W sobotę w Katowicach podczas współorganizowanych przez Polskę mistrzostw Europy w siatkówce nasza kadra zmierzyła się w półfinale ze Słowenią. Przed rozpoczęciem spotkania spiker zaanonsował europosła PiS Ryszarda Czarneckiego, wywołując salwę gwizdów publiczności. Dla Czarneckiego to problem, bo oprócz bycia politykiem jest też wiceprezesem Polskiego Związku Piłki Siatkowej i liczy na to, że podczas zaplanowanego na za tydzień walnego zgromadzenia delegatów zostanie wybrany prezesem. Jednak nie może być już pewny swego. Jak wynika z rozmów „Rzeczpospolitej", jego kandydatura słabnie.
Nowy układ sił
O tym, że Czarnecki chce objąć stery w polskiej siatkówce, jako pierwsi poinformowaliśmy pod koniec kwietnia. Wymieniliśmy europosła jako faworyta w starciu z obecnym prezesem Jackiem Kasprzykiem. Jednak układ sił zmieniło wejście do gry Sebastiana Świderskiego, byłego siatkarza, srebrnego medalisty mistrzostw świata w 2006 roku, a obecnie prezesa najlepszego polskiego klubu ZAKSA Kędzierzyn-Koźle.
Czytaj więcej
Polacy skończyli sezon na meczu o trzecie miejsce mistrzostw Europy. Szczęścia w Spodku nie było, mogą natomiast być duże zmiany w polskiej siatkówce.

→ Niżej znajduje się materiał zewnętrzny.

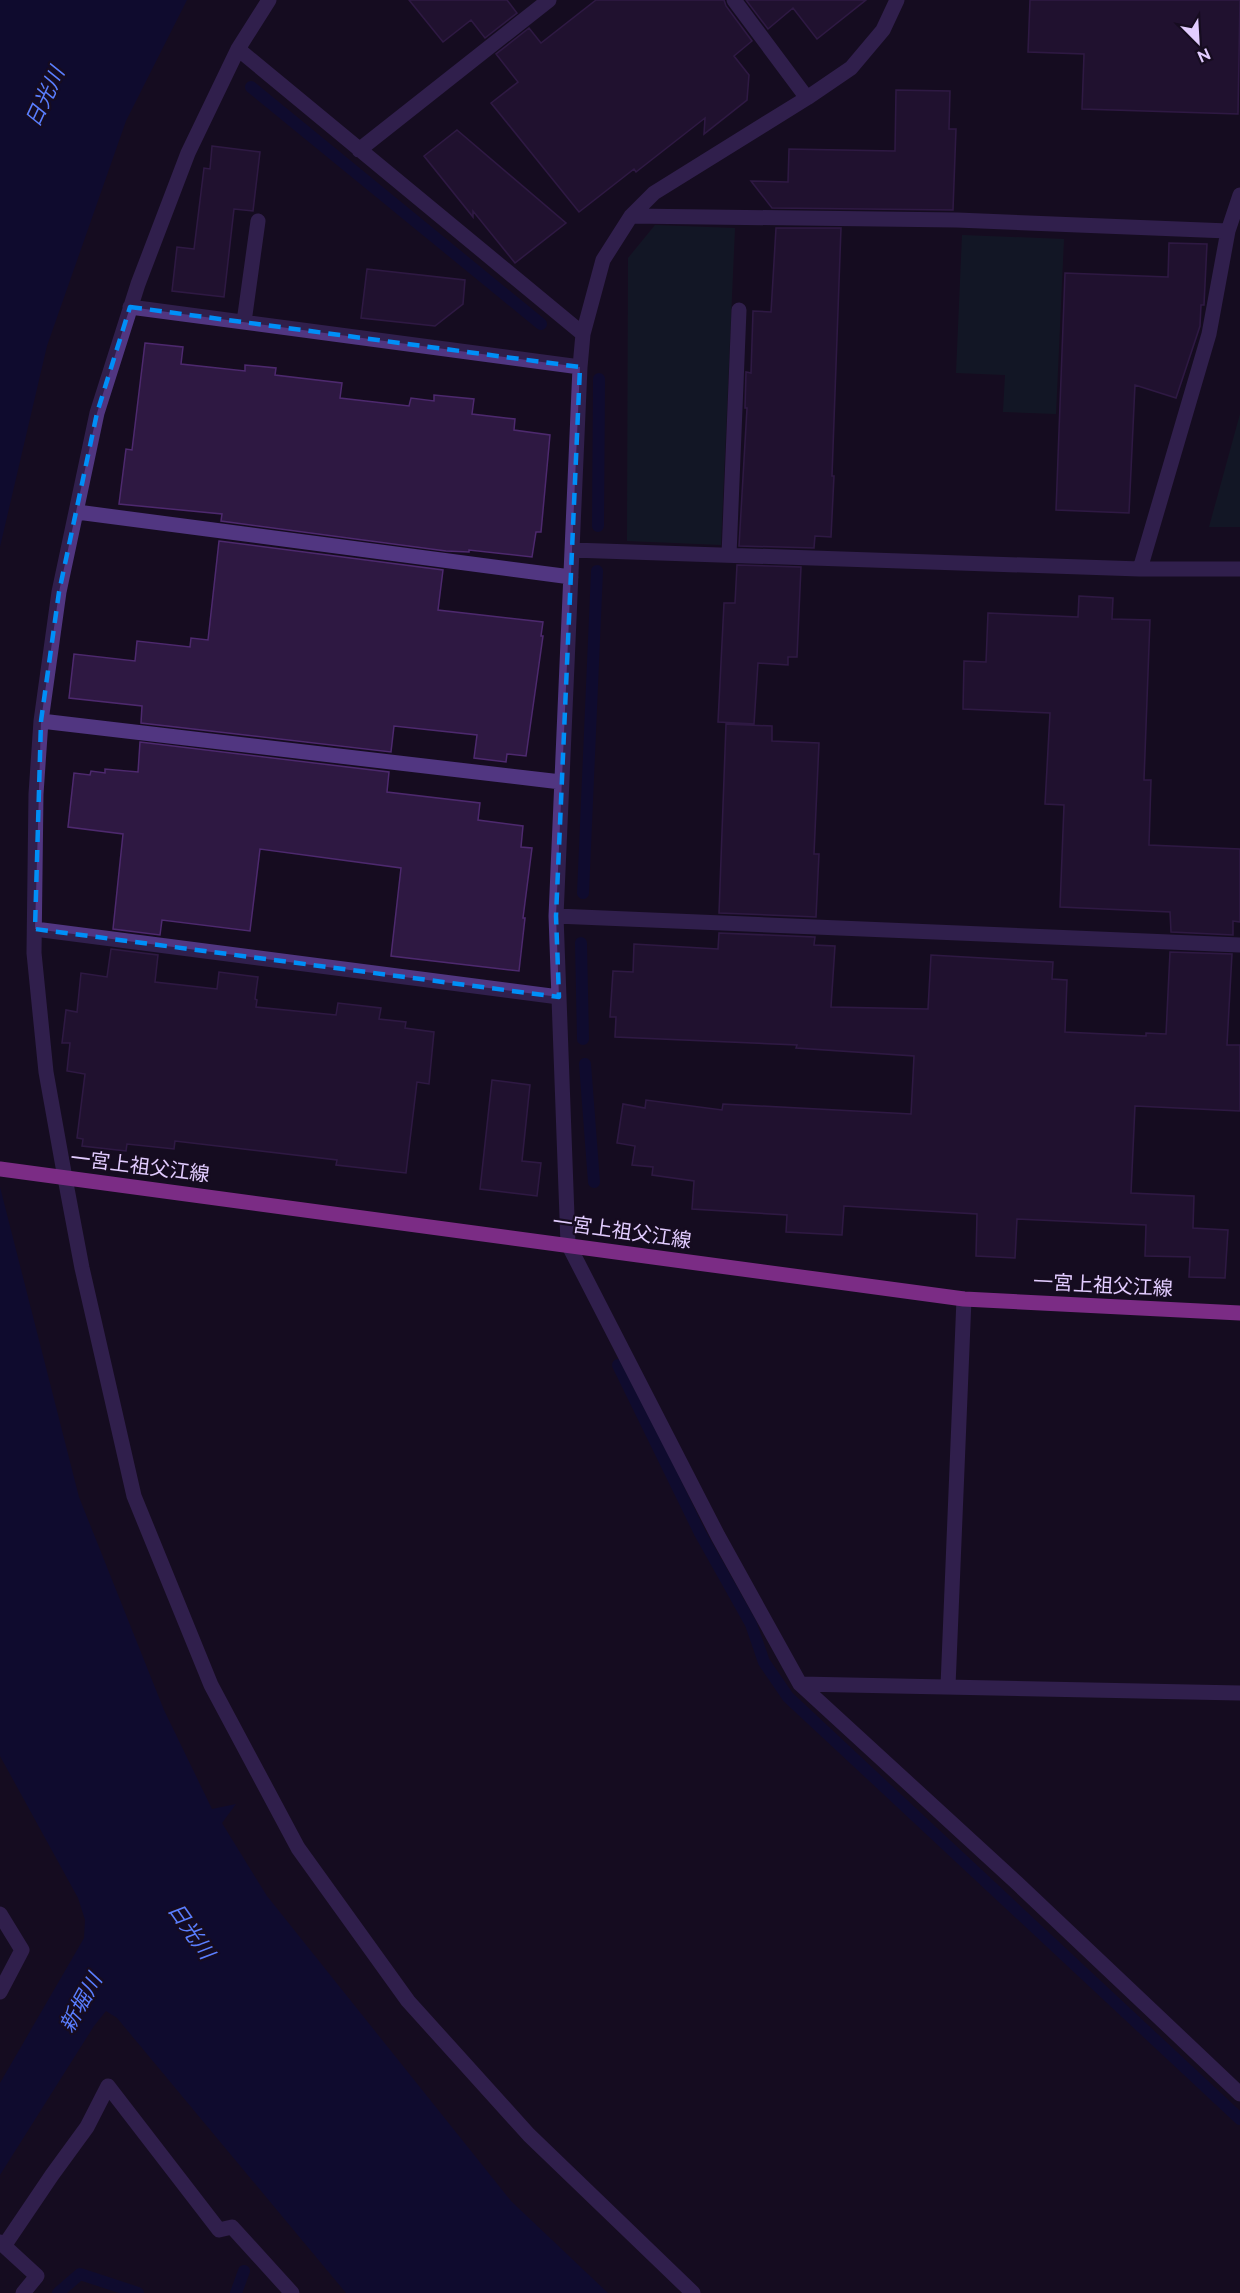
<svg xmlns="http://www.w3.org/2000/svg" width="1240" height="2293" font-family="Raleway,'Noto Sans JP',sans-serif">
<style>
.green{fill:#0f232a}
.water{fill:#080a3e}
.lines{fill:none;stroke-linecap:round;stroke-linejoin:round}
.stream{stroke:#080a3e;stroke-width:12}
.building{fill:#2e1842;stroke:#4d296e;stroke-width:1.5}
.minor{stroke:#513681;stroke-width:15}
.major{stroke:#f653ff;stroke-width:15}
.marked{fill:none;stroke:#008ff7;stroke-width:4.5;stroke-dasharray:12 8;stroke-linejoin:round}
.labels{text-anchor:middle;stroke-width:4.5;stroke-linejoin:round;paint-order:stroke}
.street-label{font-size:20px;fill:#e2ccff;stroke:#160c20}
.water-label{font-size:21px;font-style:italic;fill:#5a7eff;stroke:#160c20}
</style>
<rect width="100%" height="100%" fill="#160c20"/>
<path class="green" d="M 655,225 L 735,228 L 721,545 L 627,541 L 628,258 Z
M 962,235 L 1064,239 L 1056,414 L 1003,412 L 1005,375 L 956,373 Z
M 1240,414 L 1240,527 L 1209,527 Z"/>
<path class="water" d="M 0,0 L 187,0 L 126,121 L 47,346 L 0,547 Z
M 0,1187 L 79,1497 L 164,1710 L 212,1809 L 236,1804 L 222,1823 L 267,1896 L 511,2201 L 608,2293 L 346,2293 L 117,2018 L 106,2011 L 94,2026 L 0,2175 L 0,2083 L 84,1938 L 85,1920 L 78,1898 L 0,1756 Z"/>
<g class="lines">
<path class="stream" d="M 251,87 L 541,324
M 598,526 L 599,379
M 583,893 L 597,571
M 581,943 L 583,1039
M 585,1064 L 594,1182
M 618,1365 L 700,1533 L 751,1624 L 764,1662 L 788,1697 L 1240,2119
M 58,2293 L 80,2274 L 138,2293
M 236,2293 L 244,2271"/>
</g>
<path class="building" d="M 409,0 L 507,0 L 517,13 L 485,38 L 471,20 L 443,42 Z
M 596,0 L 724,0 L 726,6 L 752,41 L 734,56 L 749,75 L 747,100 L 704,134 L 705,118 L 636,172 L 634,169 L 579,212 L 491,103 L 518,82 L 496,54 L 529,28 L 541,43 Z
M 746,0 L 866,0 L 817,39 L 793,8 L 768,29 Z
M 1030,0 L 1240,0 L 1238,114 L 1082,109 L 1084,54 L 1028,52 Z
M 896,90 L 950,91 L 949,129 L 956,129 L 953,210 L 772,208 L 751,181 L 788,182 L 789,149 L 895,151 Z
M 457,130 L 566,223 L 515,263 L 473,211 L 473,217 L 424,156 Z
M 212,146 L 260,152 L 253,211 L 234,209 L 224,297 L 172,291 L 177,247 L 194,249 L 204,168 L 210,169 Z
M 776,228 L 841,228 L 832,476 L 834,476 L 831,537 L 815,536 L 814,548 L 739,546 L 747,408 L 745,408 L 746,372 L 751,373 L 753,311 L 771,312 Z
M 1169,243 L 1207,244 L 1204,305 L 1201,305 L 1200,326 L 1176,398 L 1135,385 L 1129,513 L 1056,510 L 1065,273 L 1168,277 Z
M 367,269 L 465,280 L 463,304 L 435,326 L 361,318 Z
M 145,343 L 183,347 L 181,364 L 245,371 L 245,365 L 276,368 L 275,375 L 342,383 L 340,398 L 409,406 L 411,398 L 434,401 L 434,395 L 474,399 L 472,414 L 515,419 L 514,430 L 550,435 L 541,532 L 536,532 L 532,557 L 469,550 L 469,552 L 446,551 L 221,521 L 222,514 L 119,504 L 126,449 L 132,450 Z
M 219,541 L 443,570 L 438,610 L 543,622 L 541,636 L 543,636 L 526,756 L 507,754 L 506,762 L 474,758 L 477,735 L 394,726 L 391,752 L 141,723 L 142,706 L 69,698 L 74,654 L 135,661 L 137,641 L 190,647 L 191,638 L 208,640 Z
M 737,565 L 801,567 L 797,657 L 788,657 L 788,665 L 758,663 L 754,724 L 718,722 L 724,603 L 735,603 Z
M 1079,596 L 1113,598 L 1112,619 L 1150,620 L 1144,780 L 1151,780 L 1149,845 L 1240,849 L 1240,922 L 1233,921 L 1233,935 L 1171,932 L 1170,912 L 1060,907 L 1064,805 L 1045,804 L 1050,713 L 963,709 L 964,661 L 986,662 L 988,613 L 1078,617 Z
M 726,724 L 772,726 L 772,741 L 819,743 L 814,854 L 819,854 L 816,917 L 719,913 Z
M 140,742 L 389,772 L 387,792 L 480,803 L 478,820 L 523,826 L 521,847 L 532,848 L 523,918 L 525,918 L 519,971 L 391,956 L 401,868 L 260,849 L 250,931 L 162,920 L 160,935 L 113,929 L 123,834 L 68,827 L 74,773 L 90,775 L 91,771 L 105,773 L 105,769 L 138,772 Z
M 719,933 L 815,937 L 814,945 L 835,946 L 831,1007 L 928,1009 L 931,955 L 1053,962 L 1052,979 L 1067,980 L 1065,1032 L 1146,1036 L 1146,1033 L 1166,1034 L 1170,952 L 1232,954 L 1227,1045 L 1240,1045 L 1240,1111 L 1135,1106 L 1131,1193 L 1194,1196 L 1193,1228 L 1228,1230 L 1225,1278 L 1189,1277 L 1190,1257 L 1145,1256 L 1146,1225 L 1017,1219 L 1015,1258 L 976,1256 L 977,1214 L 844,1206 L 842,1235 L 786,1232 L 787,1215 L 692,1209 L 694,1181 L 652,1175 L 653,1167 L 632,1165 L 635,1146 L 617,1143 L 623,1104 L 645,1108 L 646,1100 L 722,1110 L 723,1104 L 911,1114 L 914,1056 L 796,1048 L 797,1045 L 615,1037 L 616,1017 L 610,1017 L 613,971 L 633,972 L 634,944 L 718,949 Z
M 111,949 L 158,955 L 155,982 L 217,989 L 219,972 L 258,977 L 255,999 L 257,1000 L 256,1007 L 336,1015 L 338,1003 L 381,1008 L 379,1019 L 406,1022 L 405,1028 L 434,1032 L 429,1084 L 417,1082 L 406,1173 L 336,1165 L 337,1160 L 175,1141 L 174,1149 L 127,1144 L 126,1151 L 82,1146 L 83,1139 L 77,1138 L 85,1074 L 67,1071 L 70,1043 L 62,1043 L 66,1010 L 77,1012 L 81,973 L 107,977 Z
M 492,1080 L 530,1085 L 522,1161 L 541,1163 L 537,1196 L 480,1189 Z"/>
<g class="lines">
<path class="minor" d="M 269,0 L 238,49 L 188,153 L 138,284 L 97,413 L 59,592 L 41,721 L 36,794 L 34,953 L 46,1072 L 65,1178 L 82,1268 L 134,1496 L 211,1685 L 298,1848 L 408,2001 L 529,2135 L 693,2293
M 734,0 L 807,98
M 897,0 L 883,30 L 851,68 L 807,98 L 654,193 L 631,216 L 603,260 L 583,334 L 580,367 L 556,916 L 568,1244 L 718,1536 L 800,1684 L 1017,1883 L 1240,2094
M 238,49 L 583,334
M 359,150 L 549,0
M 631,216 L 957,220 L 1228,231
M 130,307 L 580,367
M 244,322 L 258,221
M 77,512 L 571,577
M 572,550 L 1140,569 L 1240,569
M 729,555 L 739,310
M 1140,569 L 1209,334 L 1228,231 L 1240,195
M 41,721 L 561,782
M 556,916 L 1240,945
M 35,929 L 559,997
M 800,1684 L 1240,1693
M 948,1686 L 964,1299
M 0,1914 L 22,1950 L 0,1992
M 0,2242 L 37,2276 L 23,2293
M 4,2246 L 52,2175 L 87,2127 L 108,2086 L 219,2230 L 232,2227 L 292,2293"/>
<path class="major" d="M 0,1169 L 964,1299 L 1240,1313"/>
</g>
<path d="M0 0H1240V2293H0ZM 130,307 L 580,367 L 556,916 L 559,997 L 35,929 L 41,721 L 59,592 L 97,413 Z" fill="#160c20" fill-opacity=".55" fill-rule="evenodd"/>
<path class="marked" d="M 130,307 L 580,367 L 556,916 L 559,997 L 35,929 L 41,721 L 59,592 L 97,413 Z"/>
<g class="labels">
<g class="street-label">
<text transform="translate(140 1166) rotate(7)" y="7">一宮上祖父江線</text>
<text transform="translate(622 1231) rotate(8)" y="7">一宮上祖父江線</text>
<text transform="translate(1103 1285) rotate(3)" y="7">一宮上祖父江線</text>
</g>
<g class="water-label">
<text transform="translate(45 97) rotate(-65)" y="7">日光川</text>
<text transform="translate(191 1931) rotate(55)" y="7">日光川</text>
<text transform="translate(81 2003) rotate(-61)" y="7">新堀川</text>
</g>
</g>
<g transform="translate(1198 42) rotate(156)" stroke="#160c20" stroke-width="4.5" paint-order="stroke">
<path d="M0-4.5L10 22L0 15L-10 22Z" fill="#e2ccff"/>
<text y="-9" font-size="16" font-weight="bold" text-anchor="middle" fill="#e2ccff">N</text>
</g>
</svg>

Osoba znająca sytuację w PZPS mówi, że atutami Świderskiego są młody wiek, dobra znajomość języka włoskiego, a przede wszystkim sukcesy w klubie. – Ma dobre oko do trenerów. U niego w Kędzierzynie trenerem był przecież Ferdinando De Giorgi, szkoleniowiec aktualnych mistrzów Europy Włochów, czy inne trenerskie sławy Andrea Gardini i Nikola Grbić – mówi.
Atuty Czarneckiego to z kolei duża aktywność jako wiceprezesa PZPS oraz możliwość pozyskania środków ze spółek Skarbu Państwa, na co szczególnie liczą w związku. To może okazać się jednak za mało. Niektórzy nasi rozmówcy wskazują, że może liczyć obecnie na jedynie około 40 proc. głosów delegatów. Według innych źródeł wciąż ma ponad 50 proc. Jednak nawet stronnicy Czarneckiego przyznają, że sytuacja jest gorsza niż w czerwcu, gdy pierwotnie zaplanowano wybory.